[WORK ITEM]: Although the data below holds other lines too, output only those from the line with "[50,243,329,259] [29,279,371,291] [29,315,264,331]" up to and including the line with "(632, 619) none", exactly as they appear.

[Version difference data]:
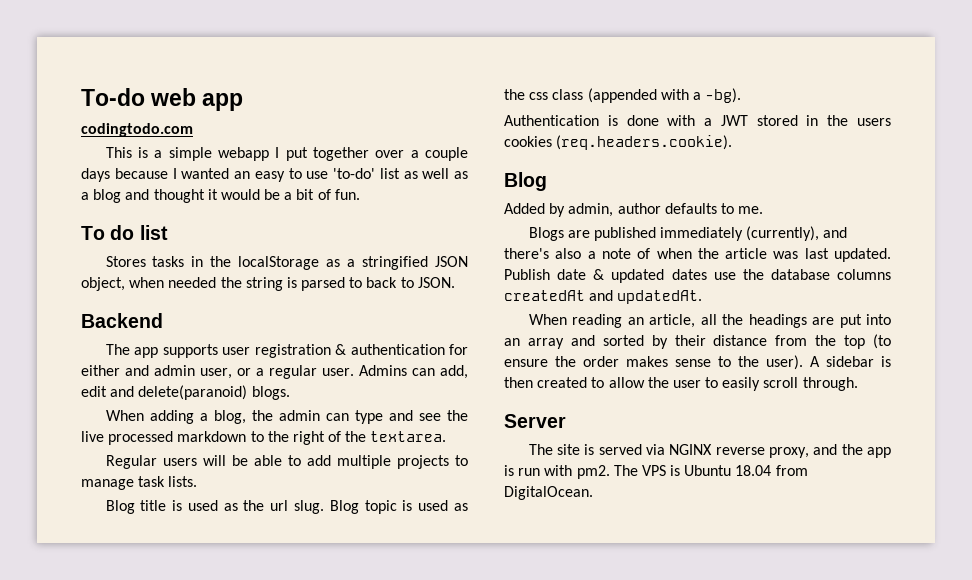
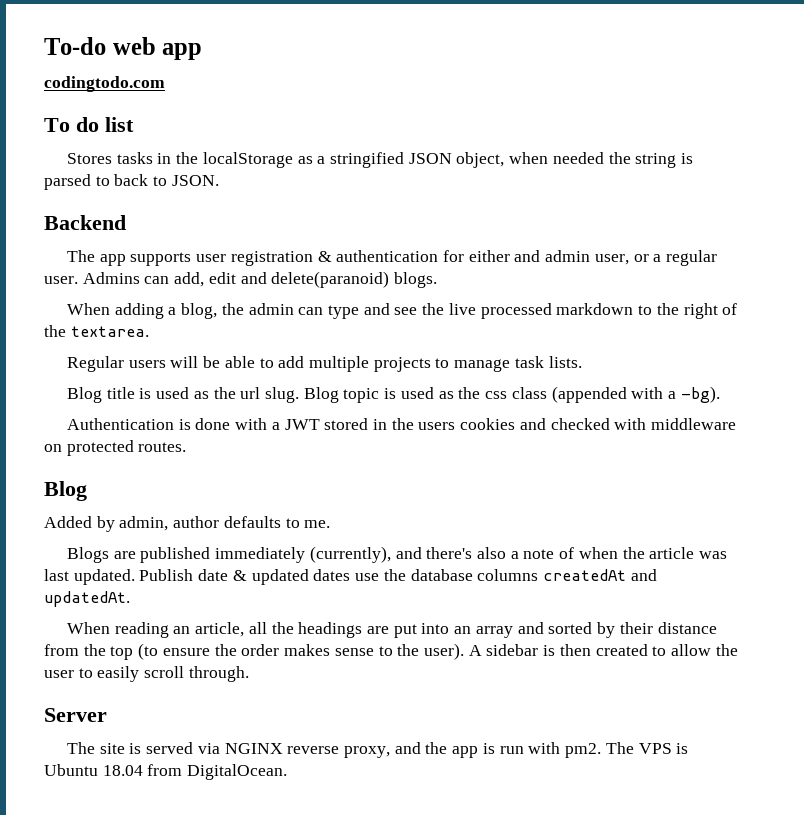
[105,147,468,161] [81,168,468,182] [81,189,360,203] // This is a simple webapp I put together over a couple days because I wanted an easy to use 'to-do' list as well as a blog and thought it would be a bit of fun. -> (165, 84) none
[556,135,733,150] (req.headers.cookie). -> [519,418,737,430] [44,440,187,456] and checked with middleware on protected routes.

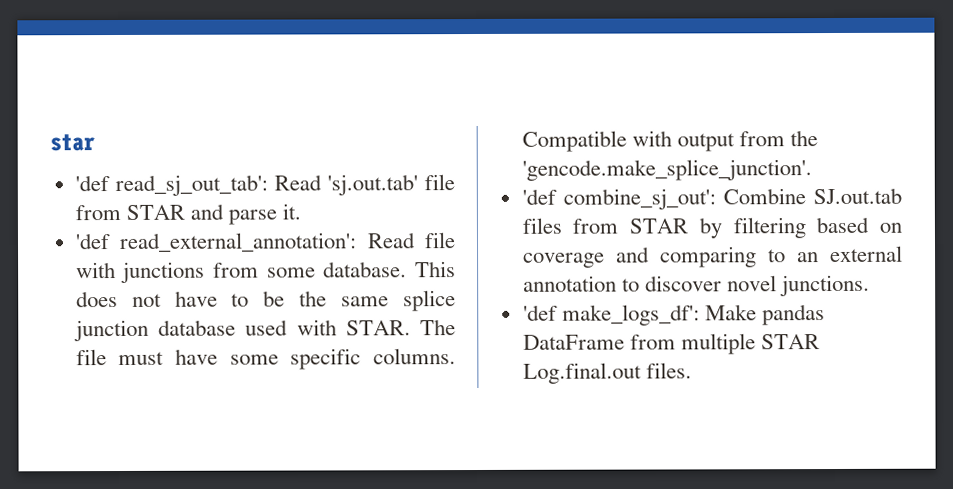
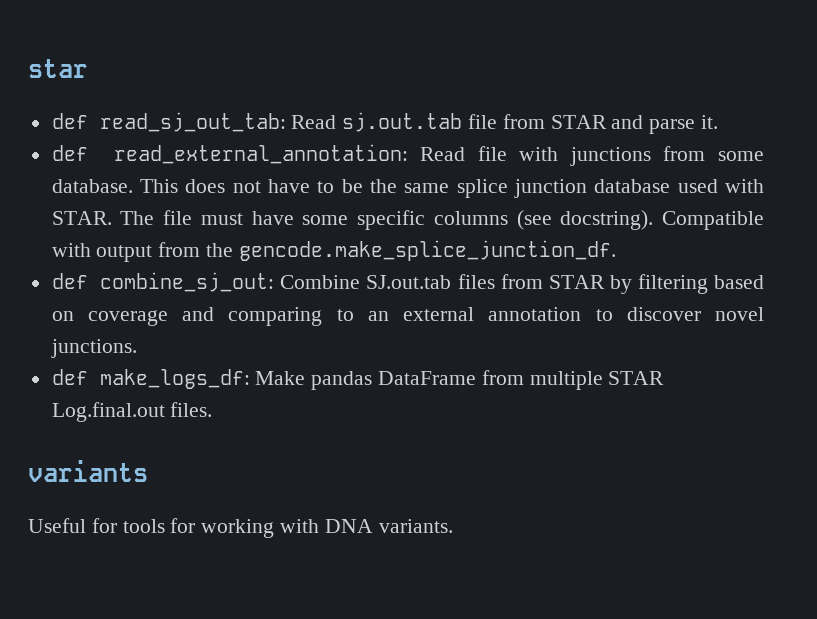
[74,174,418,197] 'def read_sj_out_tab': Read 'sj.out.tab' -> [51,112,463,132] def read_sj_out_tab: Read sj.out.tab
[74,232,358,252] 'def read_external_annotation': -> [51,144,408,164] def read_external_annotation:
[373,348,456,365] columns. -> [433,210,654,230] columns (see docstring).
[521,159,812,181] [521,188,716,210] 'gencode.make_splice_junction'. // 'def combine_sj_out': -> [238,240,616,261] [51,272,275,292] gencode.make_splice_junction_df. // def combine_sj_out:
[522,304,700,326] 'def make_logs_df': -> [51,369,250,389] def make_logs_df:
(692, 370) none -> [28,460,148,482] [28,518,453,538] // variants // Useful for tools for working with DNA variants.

...

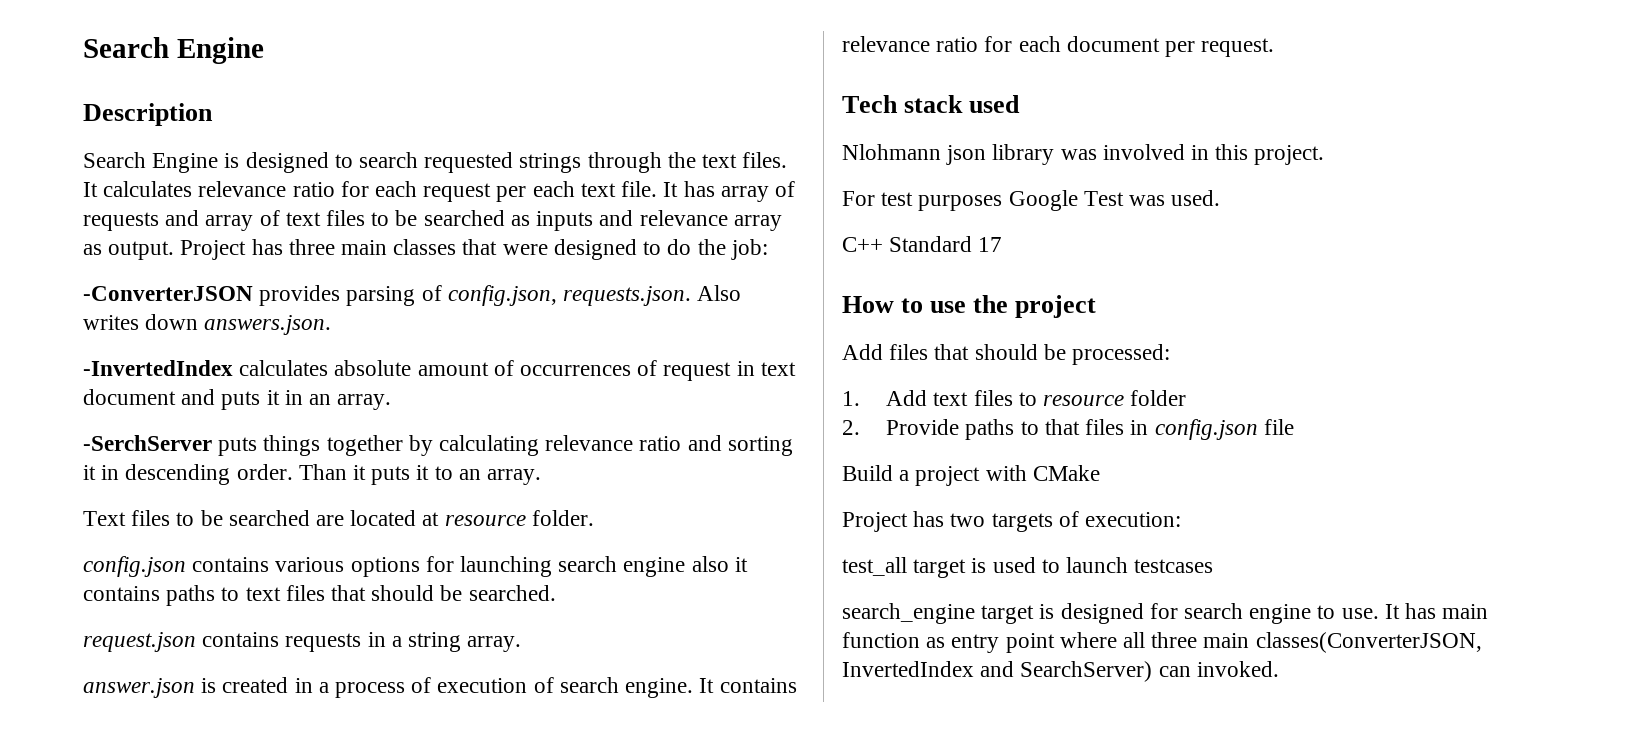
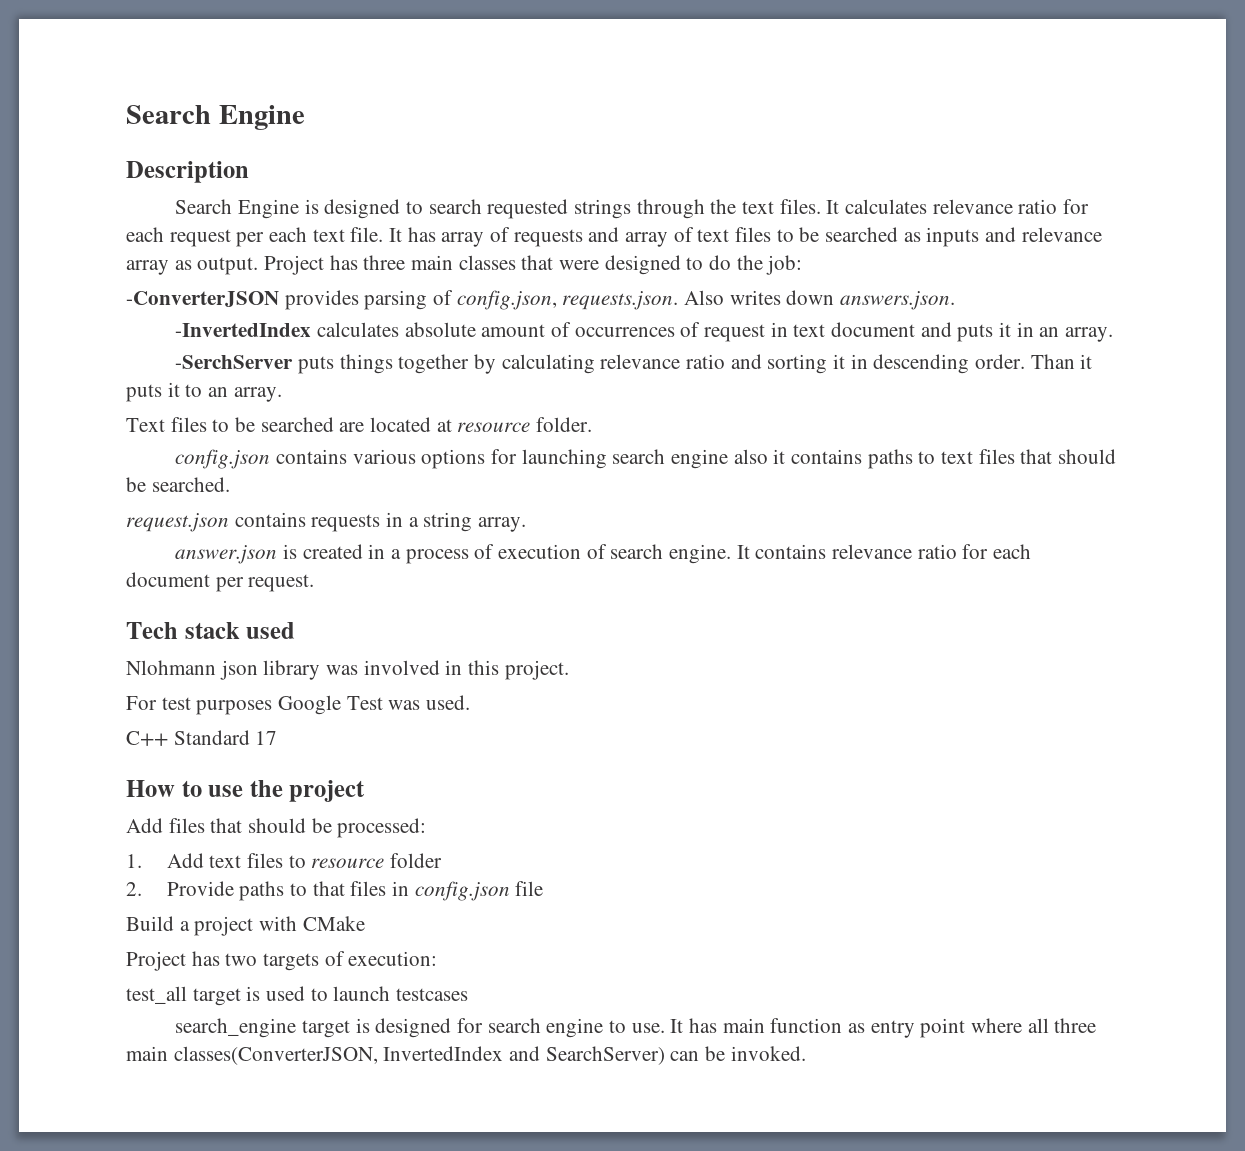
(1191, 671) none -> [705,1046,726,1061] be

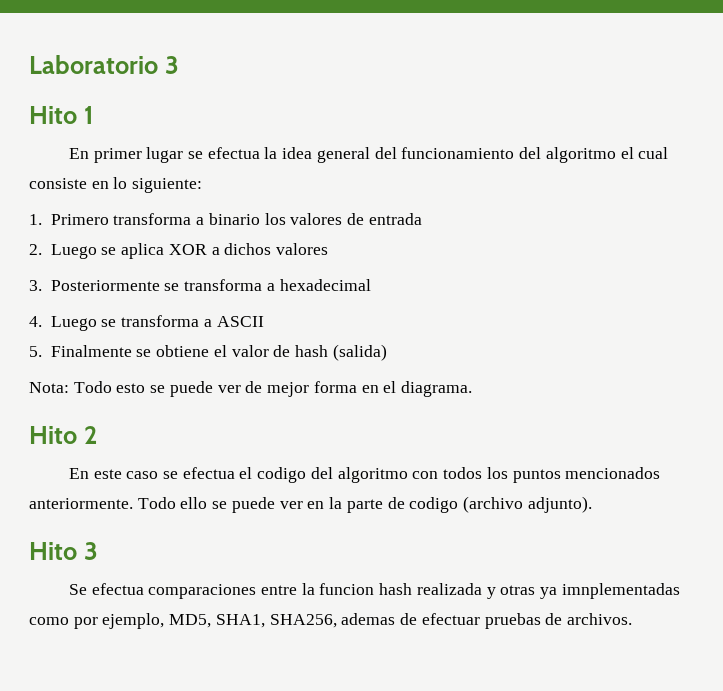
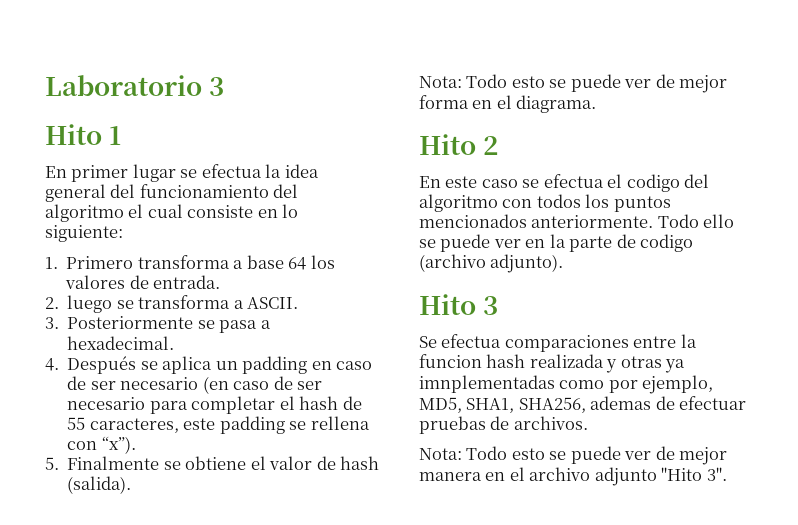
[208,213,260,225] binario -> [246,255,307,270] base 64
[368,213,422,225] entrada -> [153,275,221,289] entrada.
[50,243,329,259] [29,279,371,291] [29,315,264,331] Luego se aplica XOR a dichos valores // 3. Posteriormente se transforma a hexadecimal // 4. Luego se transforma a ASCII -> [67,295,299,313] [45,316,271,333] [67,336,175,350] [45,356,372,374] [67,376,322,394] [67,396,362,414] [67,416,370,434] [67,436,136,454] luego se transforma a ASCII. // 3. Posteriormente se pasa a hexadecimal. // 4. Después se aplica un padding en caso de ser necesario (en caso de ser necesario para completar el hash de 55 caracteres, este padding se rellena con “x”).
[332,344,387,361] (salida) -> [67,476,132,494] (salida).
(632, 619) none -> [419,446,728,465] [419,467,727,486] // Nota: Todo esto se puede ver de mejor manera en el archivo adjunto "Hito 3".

[YOUR SOLUTION]:
[50,243,329,259] [29,279,371,291] [29,315,264,331] Luego se aplica XOR a dichos valores // 3. Posteriormente se transforma a hexadecimal // 4. Luego se transforma a ASCII -> [67,295,299,313] [45,316,271,333] [67,336,175,350] [45,356,372,374] [67,376,322,394] [67,396,362,414] [67,416,370,434] [67,436,136,454] luego se transforma a ASCII. // 3. Posteriormente se pasa a hexadecimal. // 4. Después se aplica un padding en caso de ser necesario (en caso de ser necesario para completar el hash de 55 caracteres, este padding se rellena con “x”).
[332,344,387,361] (salida) -> [67,476,132,494] (salida).
(632, 619) none -> [419,446,728,465] [419,467,727,486] // Nota: Todo esto se puede ver de mejor manera en el archivo adjunto "Hito 3".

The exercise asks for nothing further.